•Late Ken Saro-Wiwa and Tinubu
President Bola Ahmed Tinubu has been urged to grant state pardon to the late environmental activist, Ken Saro Wiwa who was hanged in November 1995 by the military Government and also pay compensation to his family.
Clean Environmental Foundation, (CEF) made the call in a statement signed by its Executive Director, Isaac Omomedia, stating that the President should make Saro-Wiwa a national hero and name a national monument after him.
The group stated that President Tinubu needed to understand the pain, misery and agony the Niger Delta people face due to the murder of Ken Saro Wiwa, reports Daily Independent.
He was arrested in 1995 by the military regime of the late General Sani Abacha following the mass attack on four leading Ogoni leaders.

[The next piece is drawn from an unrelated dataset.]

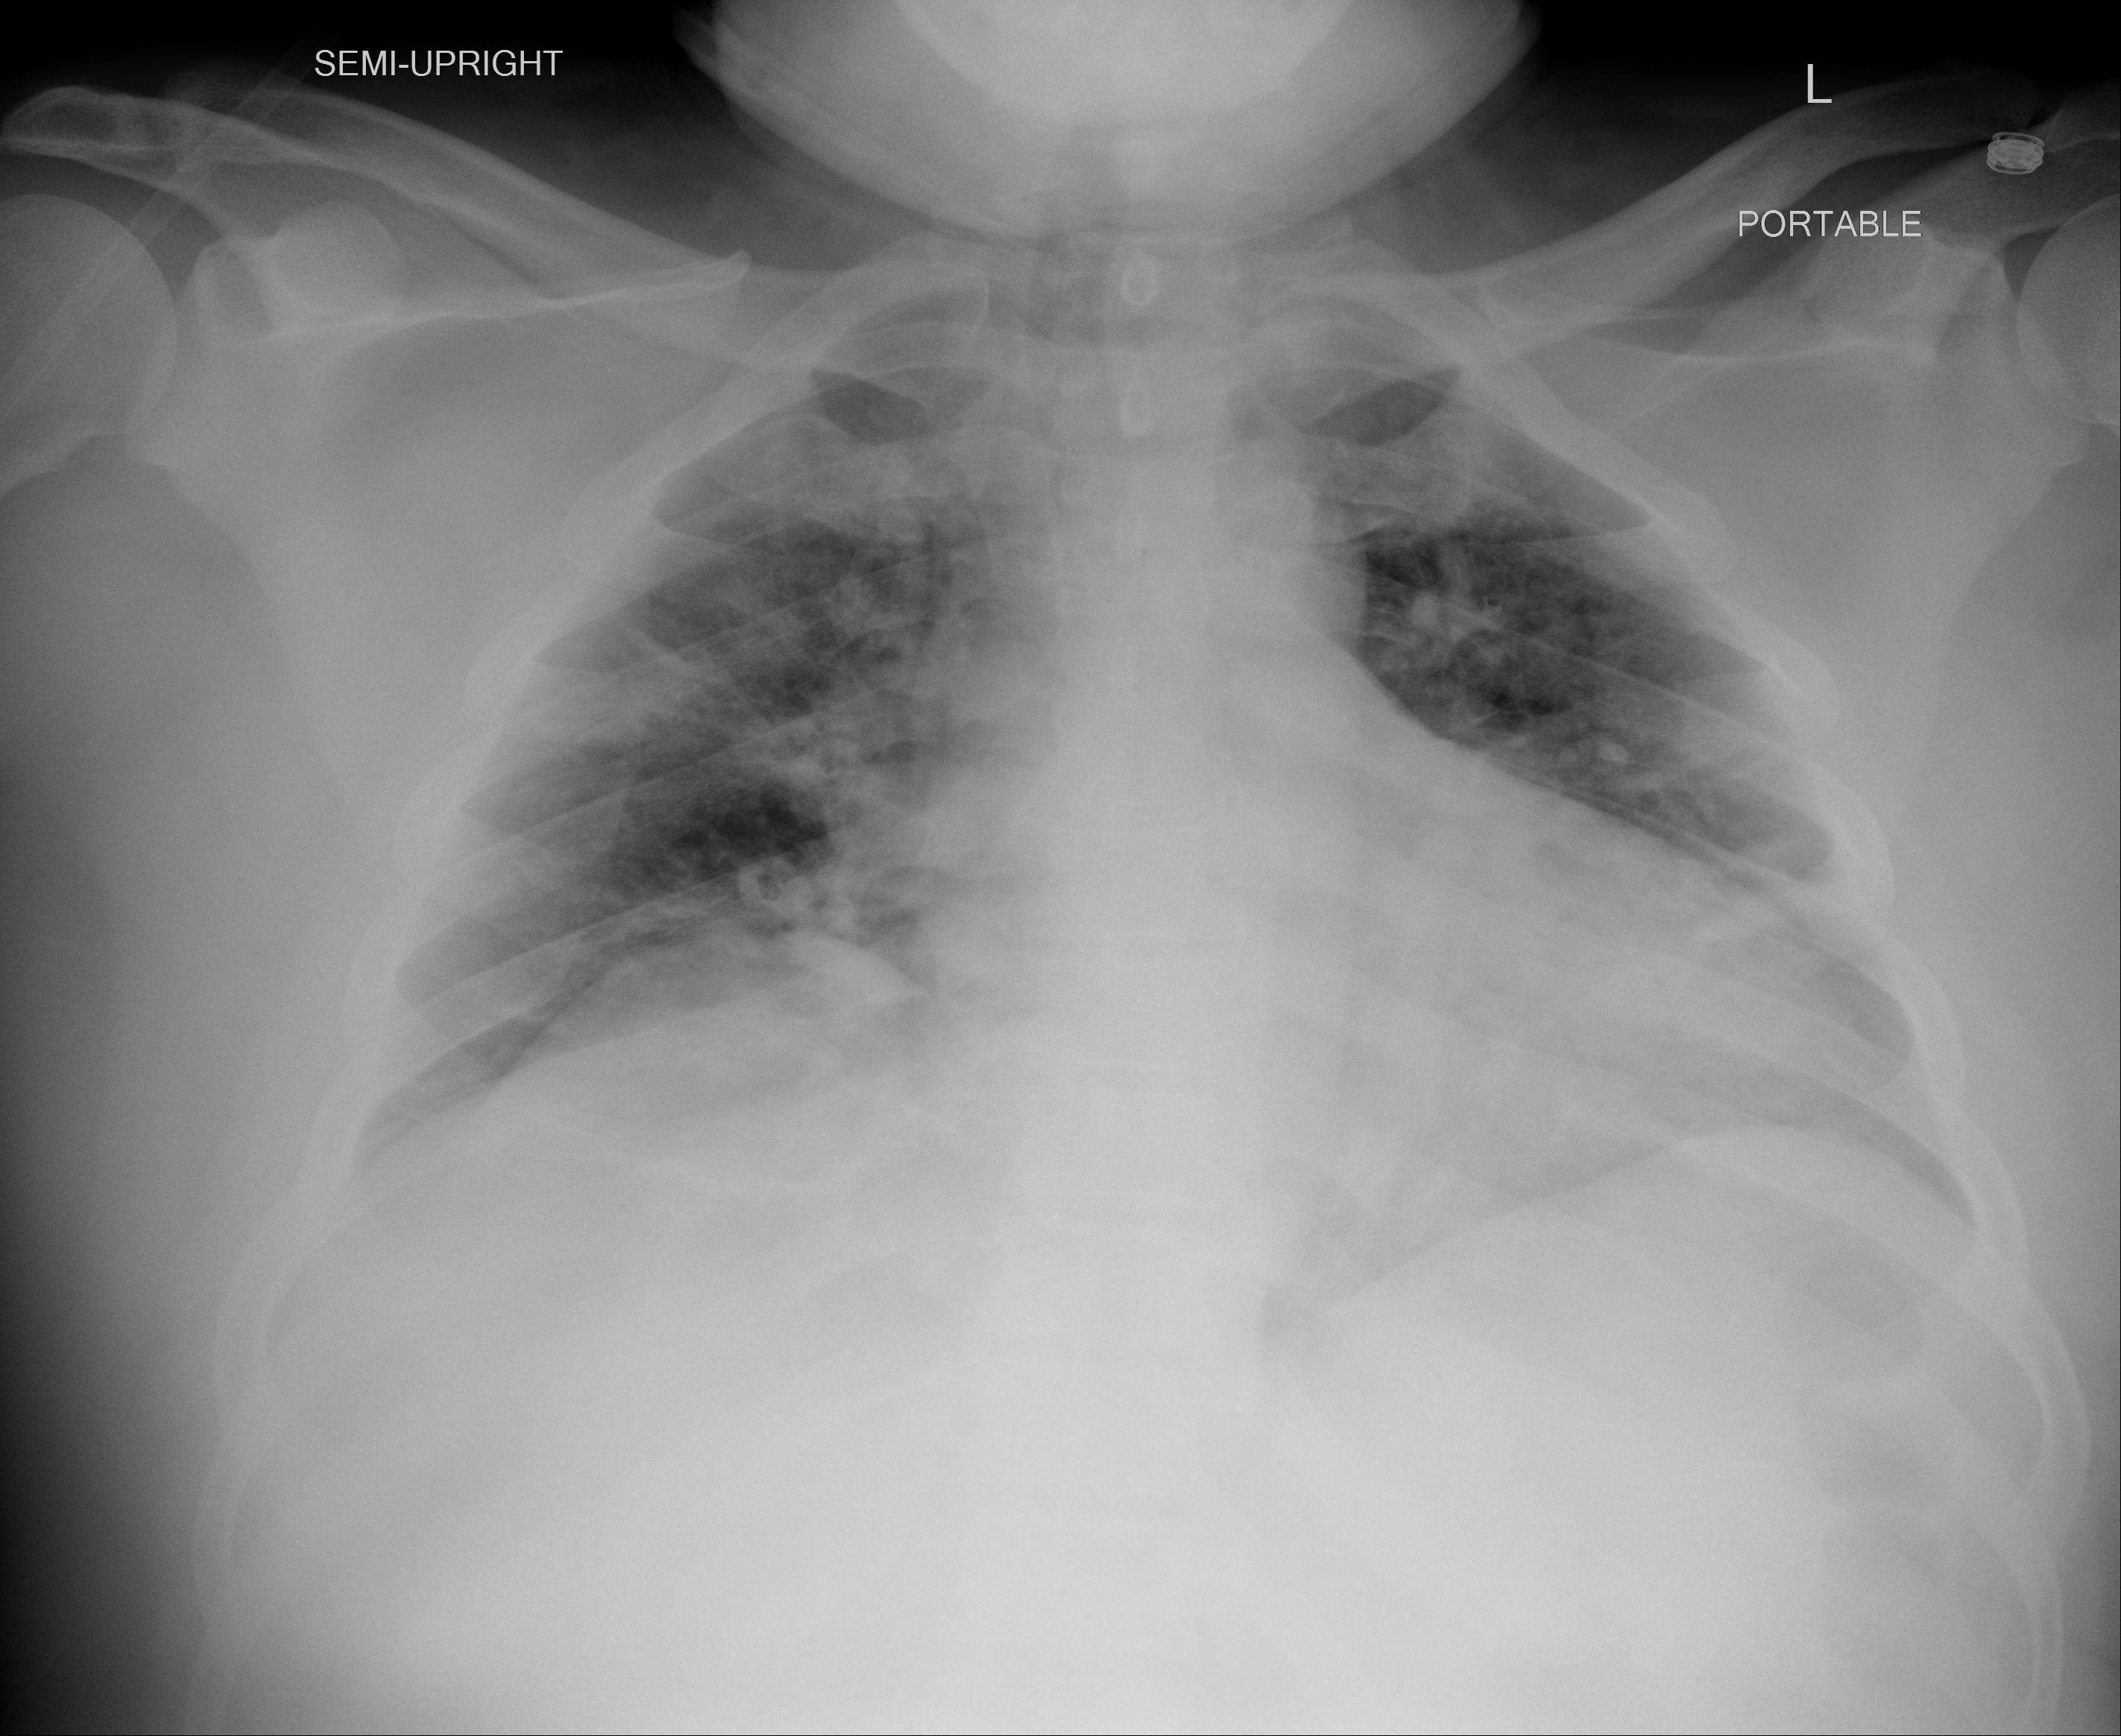
Chest X-ray (portable), AP projection. Male patient, age 48 years; imaged 1 day after the COVID-19 diagnosis.
Key findings recorded by the radiologist: mild bibasilar opacities and some peribronchovascular opacities in the right upper lobe.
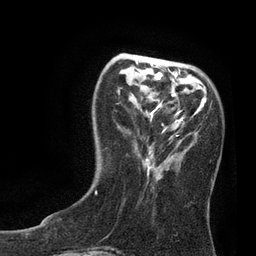
Breast MRI, one axial slice. Slice 25 of 80 in the series (ordered by position). Cropped to one breast. Dynamic contrast-enhanced series, time point 2 of 7 at this slice position (early post-contrast). 3 T. TE 2.1 ms, TR 4.7 ms. 256 × 256 image matrix, field of view 170 × 170 mm. Female patient.
Outlined on this slice (semi-automatic segmentation, software-assisted and operator-edited):
- enhancing-tissue mask used for the functional tumour volume (all voxels passing the contrast-enhancement thresholds inside the analysis volume; usually the tumour): bounding box [x1, y1, x2, y2] px = [95, 57, 179, 194]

The military government blamed him for the killing but many see it as a plot by the government to nail its avowed enemy.
Ken Saro Wiwa had raised the banner of resistance against environmental injustice to the global level.
A tribunal was subsequently set up by the military which culminated in the death sentence passed on Saro Wiwa and eight other Ogoni leaders.
The trial drew global condemnation from leaders across the world including the then South African President Nelson Mandela.
“We call on President Bola Tinubu to extend state pardon to Ken Saro Wiwa and eight others judicially murdered by the Nigerian State under Gen Sani Abacha. The President should declare Saro Wiwa a National hero after the state pardon granted him and eight others.”
CEF, a leading environmental group in West Africa recently, conducted an extensive research and tour of the Niger Delta to assess damage to the ecosystem and other biodiversity issues.
Omomedia said, “The return of oil exploration in Ogoni is not as important as building broken trust between the Ogoni and the Nigerian authorities. The Government should not give the impression that it is more interested in profit than in Justice.”
According to him, an average Ogoni man feels depressed, marginalised and traumatised by the killing of Ken Saro Wiwa who stood out as a man of peace that never resorted to armed insurrection, yet he was killed by the Nigerian state.
“President Tinubu should do the right thing. He will instantly enjoy the support of Ogoni people and the entire Niger Delta if he can be courageous enough to reclaim the lost trust between Ogoni and the Nigerian state,” Omomedia said.
Kenule Beeson Saro-Wiwa was born in October 1941.
He was a Nigerian writer, teacher, poet television producer, and social rights activist who lost his life in 1995
He led the struggle for environmental justice in the Niger-Delta with specific focus on Ogoni people.
Saro-Wiwa was a member of the Ogoni people, an ethnic minority which is very rich in oil and gas.
Ogoniland, in the Niger Delta, has witnessed crude oil extraction since the 1950s amidst complaints of environmental pollution and destruction of the ecosystem.
The region also suffers gas flaring with serious health implications and environmental damage.
There have been decades of indiscriminate petroleum waste dumping and construction of pipelines on farmlands denying the people food security.